Les squats à jambes ouvertes... avec les doigts de pied orientés vers l'extérieur. Le but, c'est de faire plus travailler les ischio-jambiers et les quadriceps grâce à la machine Smith. Elle permet de se concentrer sur l'effort musculaire, sur la brûlure, plutôt que sur les problèmes d'équilibre ou sur la peur de perdre connaissance ou de ne pas atteindre l'objectif avant d'avoir à remettre la fonte sur son support en fin d'exercice.

Grâce à la machine Smith, on peut repousser ses limites un peu plus, sachant qu'avec un tour de poignet, la fonte retombera sur son support pendant qu'on tombe au sol. Disque après disque. 20 répétitions jusqu'à qu'il y ait 5 disques de chaque côté de la barre, et ensuite une dernière série de 12. 12 répétitions lentes et délibérées qui vous font brûler le cul. On prend 2 minutes pour se ressaisir. Ça commence à faire baver tout ça. La langue glisse le long de la bouche. Ça va encore. Y a suffisamment de motivation pour continuer.

On passe ensuite aux presses à cuisse verticales. Presque fini, mec. On y est presque. Finis en puissance. Achève la tâche. C'est ce qui compte... Finir en puissance et réussir un meilleur entraînement que le précédent. Gagner. Cette fois, pour chaque série, j'ajoute 2 disques à la fois de chaque côté. Je continue série après série, jusqu'à qu'il y en ait 10 de chaque côté. Dernière série. Les yeux roulant au fond du crâne, je me place sous la fonte et je pousse de tout mon corps pour finir les 11 dernières répétitions.

Je vois des étincelles et des étoiles partout.
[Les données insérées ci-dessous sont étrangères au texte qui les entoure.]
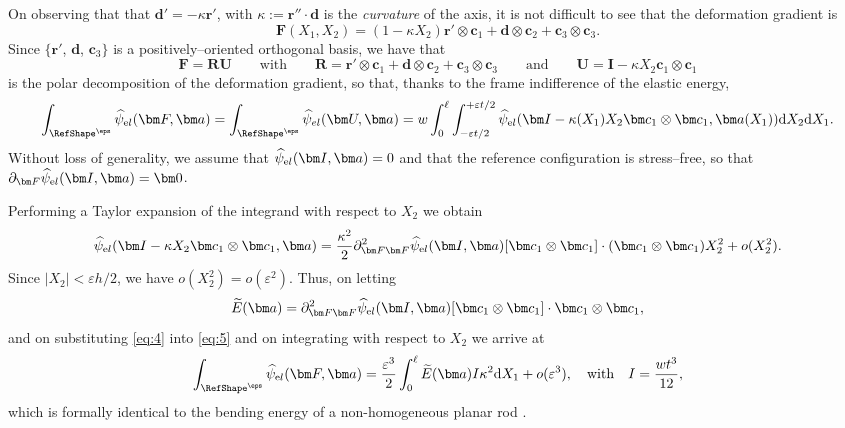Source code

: \documentclass[oneside]{article}
\begin{document}
			On observing that that $\bm d'=-\kappa\bm r'$, with $\kappa:=\bm r''\cdot\bm d$ is the \emph{curvature} of the axis, it is not difficult to see that the deformation gradient is
			\begin{equation}\label{eq:2}
			\bm F(X_1,X_2)=(1-\kappa X_2)\bm r'\otimes\bm c_1+\bm d\otimes\bm c_2+\bm c_3\otimes\bm c_3.
			\end{equation}
			Since $\{\bm r'$, $\bm d$, $\bm c_3\}$ is a positively--oriented orthogonal basis, we have that 
			\begin{equation}\label{eq:3-3}
			\bm F=\bm R\bm U\qquad\text{with}\qquad\bm R=\bm r'\otimes\bm c_1+\bm d\otimes\bm c_2+\bm c_3\otimes\bm c_3\qquad\text{and}\qquad\bm U=\bm I-\kappa X_2\bm c_1\otimes\bm c_1
			\end{equation}
			is the polar decomposition of the deformation gradient, so that, thanks to the frame indifference of the elastic energy,
			\begin{equation}\label{eq:5}
			\int_{\mathcal \RefShape^\eps}\widehat\psi_{\text el}(\bm F,\bm a)=\int_{\mathcal \RefShape^\eps}\widehat\psi_{el}(\bm U,\bm a)=w\int_0^\ell \int_{-\varepsilon t/2}^{+\varepsilon t/2}\widehat\psi_{\text el}(\bm I-\kappa(X_1) X_2\bm c_1\otimes\bm c_1,\bm a(X_1)){\text d} X_2{\text d} X_1.
			\end{equation}
			Without loss of generality, we assume that $\widehat\psi_{\text el}(\bm I,\bm a)=0$ and that the reference configuration is stress--free, so that $\partial_{\bm F}\widehat\psi_{\text el}(\bm I,\bm a)=\bm 0$.
			
			Performing a Taylor expansion of the integrand with respect to $X_2$ we obtain
			\begin{equation}\label{eq:4}
			\widehat\psi_{\text el}(\bm I-\kappa X_2\bm c_1\otimes\bm c_1,\bm a)=\frac {\kappa^2}2 \partial^2_{\bm F\bm F}\widehat\psi_{\text el}(\bm I,\bm a)[\bm c_1\otimes\bm c_1]\cdot(\bm c_1\otimes\bm c_1)X_2^2+o(X_2^2).
			\end{equation}
			Since $|X_2|<\varepsilon h/2$, we have $o(X_2^2)=o(\varepsilon^2)$. Thus, on letting
			\begin{equation}
			\widetilde E(\bm a)=\partial^2_{\bm F\bm F}\widehat\psi_{\text el}(\bm I,\bm a)[\bm c_1\otimes\bm c_1]\cdot\bm c_1\otimes\bm c_1,
			\end{equation}
			and on substituting \eqref{eq:4} into  \eqref{eq:5} and on integrating with respect to $X_2$ we arrive at
			\begin{equation}\label{psiel}
			\int_{\mathcal \RefShape^\eps}\widehat\psi_{\text el}(\bm F,\bm a)=\frac{\varepsilon^3}{2}\int_0^\ell \widetilde E(\bm a)I\kappa^2{\text d}X_1+o(\varepsilon^3),\quad\text{with}\quad I=\frac {wt ^3}{12},
			\end{equation}
			which is formally identical to the bending energy of a  non-homogeneous planar rod \cite{Antman2005}. 
			
\end{document}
Eric, mon partenaire d'entraînement, me demande : « T'es de retour là ? » Je lui réponds : « Presque… Donne-moi une seconde ». Eric me dit de prendre mon temps pendant que je me ressaisis lentement… Une minute plus tard, tout va mieux et je suis prêt à l'assister à faire sa série. Pendant qu'il se prépare, je m'assoie pour reprendre mon souffle. Il finit sa série et, voyant son visage, je sais qu'il a complètement disjoncté. Le voir rouler des yeux d'un côté à l'autre me fait éclater de rire. Il me dit d'attendre une minute. C'est à ce stade que les endorphines prennent le dessus et que la joie d'avoir presque fini une séance d'entraînement infernale pour les jambes commence à me fournir la motivation nécessaire pour finir l'exercice suivant.
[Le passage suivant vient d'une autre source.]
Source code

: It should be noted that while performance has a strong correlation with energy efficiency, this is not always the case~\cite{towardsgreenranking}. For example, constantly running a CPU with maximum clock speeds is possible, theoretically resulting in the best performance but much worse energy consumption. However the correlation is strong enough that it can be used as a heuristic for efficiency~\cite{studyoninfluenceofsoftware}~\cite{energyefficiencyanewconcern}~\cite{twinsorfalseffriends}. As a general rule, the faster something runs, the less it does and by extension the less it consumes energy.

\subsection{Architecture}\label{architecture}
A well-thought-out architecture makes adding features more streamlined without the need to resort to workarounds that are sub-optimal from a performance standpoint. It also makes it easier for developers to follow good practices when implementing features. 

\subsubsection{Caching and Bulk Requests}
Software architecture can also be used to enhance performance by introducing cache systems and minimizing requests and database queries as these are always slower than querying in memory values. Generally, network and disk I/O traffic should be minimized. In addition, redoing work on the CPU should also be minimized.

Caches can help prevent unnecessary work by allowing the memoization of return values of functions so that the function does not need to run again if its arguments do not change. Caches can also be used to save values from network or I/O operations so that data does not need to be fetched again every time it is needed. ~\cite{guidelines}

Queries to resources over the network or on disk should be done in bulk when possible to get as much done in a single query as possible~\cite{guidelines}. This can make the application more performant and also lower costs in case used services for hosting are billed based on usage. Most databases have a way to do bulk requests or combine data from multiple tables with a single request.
Et pour l'exercice suivant… salut les sissy squats. Ouais, mec, c'est le moment de faire des sissy squats. Il en existe beaucoup de variations. Nous nous servons de l'appareil au sol pour sissy squats qui immobilise la jambe, de la moitié du mollet jusqu'aux orteils. La première série de 20 répétitions se fait sans poids. La deuxième série de 20 répétitions se fait en tenant un disque de 20 kg. Putain, c'est comme si quelqu'un appliquait un chalumeau aux quadriceps.

On sort de l'appareil en boitillant et en tendant les bras en avant, pour prévenir une chute (qui est très probable vu les circonstances). La troisième série se fait en tenant un disque de 20 kg, en se penchant en arrière autant que possible pour mettre autant de tension que possible sur les quadriceps et en faisant autant de répétitions que possible (dans mon cas, entre 18 et 20).
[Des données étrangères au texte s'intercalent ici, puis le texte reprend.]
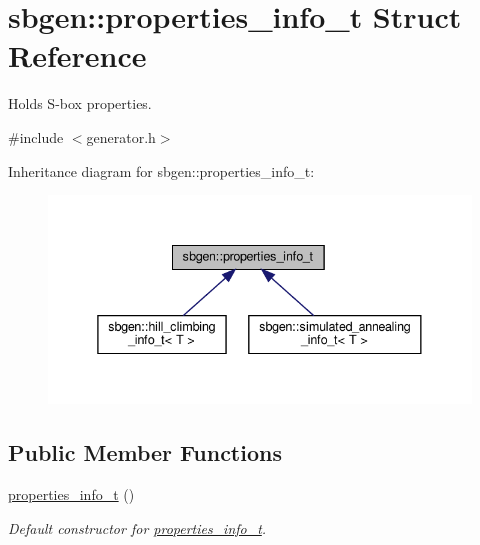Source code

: \hypertarget{structsbgen_1_1properties__info__t}{}\section{sbgen\+:\+:properties\+\_\+info\+\_\+t Struct Reference}
\label{structsbgen_1_1properties__info__t}


Holds S-\/box properties.  




{\ttfamily \#include $<$generator.\+h$>$}



Inheritance diagram for sbgen\+:\+:properties\+\_\+info\+\_\+t\+:
\nopagebreak
\begin{figure}[H]
\begin{center}
\leavevmode
\includegraphics[width=338pt]{structsbgen_1_1properties__info__t__inherit__graph}
\end{center}
\end{figure}
\subsection*{Public Member Functions}
\begin{DoxyCompactItemize}
\item 
\mbox{\label{structsbgen_1_1properties__info__t_a3c36c37f62442e2a810e4b7f522908b2}} 
\hyperlink{structsbgen_1_1properties__info__t_a3c36c37f62442e2a810e4b7f522908b2}{properties\+\_\+info\+\_\+t} ()
\begin{DoxyCompactList}\small\item\em Default constructor for \hyperlink{structsbgen_1_1properties__info__t}{properties\+\_\+info\+\_\+t}. \end{DoxyCompactList}\end{DoxyCompactItemize}
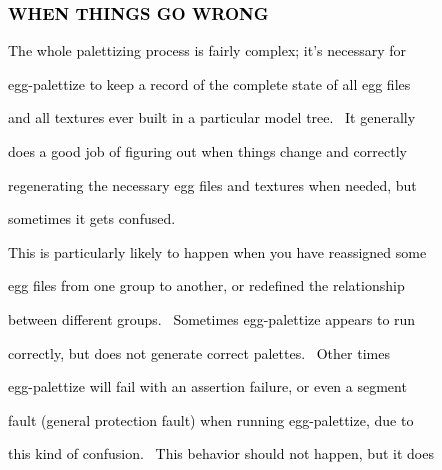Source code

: \documentclass[a4paper]{article}
\newcommand\textstyleOOoComputerKeyWord[1]{\textrm{\textcolor[rgb]{0.0,0.0,0.5019608}{#1}}}
\begin{document}
\bigskip

\subsubsection[WHEN THINGS GO WRONG]{\textstyleOOoComputerKeyWord{\textcolor{black}{WHEN THINGS GO WRONG}}}
\hypertarget{RefHeading7668869075401}{}
\bigskip

{\color{black}
\textstyleOOoComputerKeyWord{\textcolor{black}{The whole palettizing process is fairly complex; it's necessary for}}}

{\color{black}
\textstyleOOoComputerKeyWord{\textcolor{black}{egg-palettize to keep a record of the complete state of all egg files}}}

{\color{black}
\textstyleOOoComputerKeyWord{\textcolor{black}{and all textures ever built in a particular model tree. \ It generally}}}

{\color{black}
\textstyleOOoComputerKeyWord{\textcolor{black}{does a good job of figuring out when things change and correctly}}}

{\color{black}
\textstyleOOoComputerKeyWord{\textcolor{black}{regenerating the necessary egg files and textures when needed, but}}}

{\color{black}
\textstyleOOoComputerKeyWord{\textcolor{black}{sometimes it gets confused.}}}


\bigskip

{\color{black}
\textstyleOOoComputerKeyWord{\textcolor{black}{This is particularly likely to happen when you have reassigned some}}}

{\color{black}
\textstyleOOoComputerKeyWord{\textcolor{black}{egg files from one group to another, or redefined the relationship}}}

{\color{black}
\textstyleOOoComputerKeyWord{\textcolor{black}{between different groups. \ Sometimes egg-palettize appears to run}}}

{\color{black}
\textstyleOOoComputerKeyWord{\textcolor{black}{correctly, but does not generate correct palettes. \ Other times}}}

{\color{black}
\textstyleOOoComputerKeyWord{\textcolor{black}{egg-palettize will fail with an assertion failure, or even a segment}}}

{\color{black}
\textstyleOOoComputerKeyWord{\textcolor{black}{fault (general protection fault) when running egg-palettize, due to}}}

{\color{black}
\textstyleOOoComputerKeyWord{\textcolor{black}{this kind of confusion. \ This behavior should not happen, but it does}}}
\end{document}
Fini. A ce stade, impossible de parler. On reste assis pendant que les jambes tressautent sous l'effet des spasmes musculaires. Comparant la douleur qui travaille nos quadriceps et essayant de nous détendre (nos jambes refusent de se prêter au jeu), nous tombons d'accord pour dire que ça a été une bonne séance… Meilleure que la dernière fois.